The Islamic Circle was already running an information hotline on Islam and Muslims, and since election day, Syed said it had received calls from six people contemplating suicide and at least three who were considering leaving the country.

“It was 100 percent because of the environment since the election,” said Syed.  

In the absence of an American equivalent, many Muslim-Americans took their frustrations to Naseeha, a Canadian hotline for Muslim youth that’s been around since 2009. The volume has also gone up, from around 4,000 in 2015 to 16,000 in 2016, according to spokeswoman Summayah Poonah — 67 percent of the calls that Naseeha now receives are from the U.S. Phone lines are clogged every weeknight from 6 to 9 p.m., Poonah said, and the organization’s staff of 40 is so swamped that only a fifth of callers actually get to speak with a counsellor.
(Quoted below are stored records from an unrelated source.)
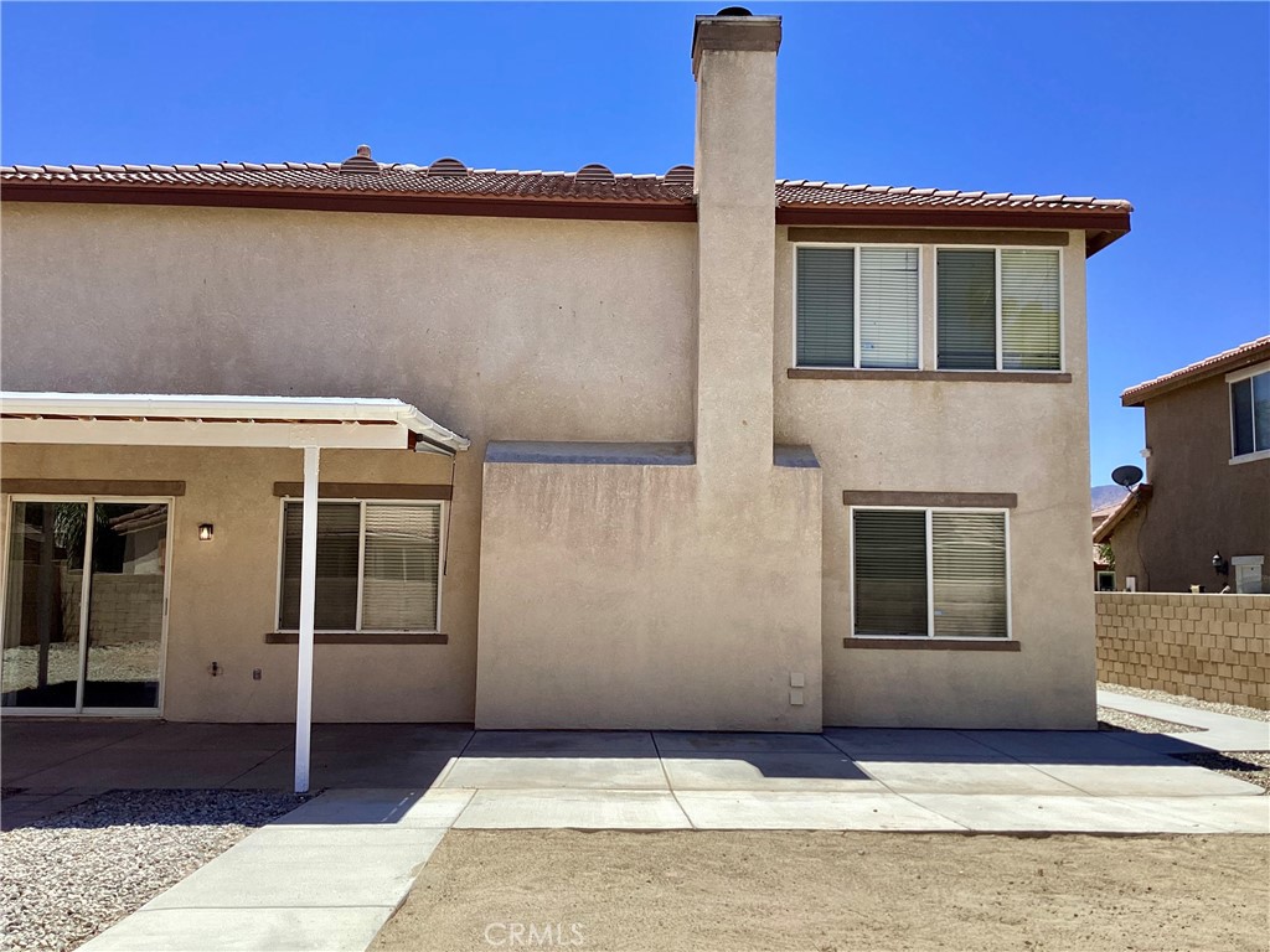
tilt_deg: +4.5
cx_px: 635
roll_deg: -2.4
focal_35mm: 31
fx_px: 1137
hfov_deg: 58.4
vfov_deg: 45.4
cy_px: 476
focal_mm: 3.3
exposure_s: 1/1274
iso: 25
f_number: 2.4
The organization did not provide a breakdown of what callers are concerned about, but did says calls about Islamophobia, and whether they should remove any outward identification of their faith, are common.

“It goes as far as self harm because people feel like they don’t belong,” said Poonah. “For a lot of us, there is no back home, and this is the only home we know.”

When calls veer into more serious territory, such as expressing suicidal thoughts, counsellors will act more as triage, guiding people to outside mental health and treatment programs.
“While we adhere to the principles of our faith in a way that honours its traditions, the call is self -directed and non-judgmental,” she said.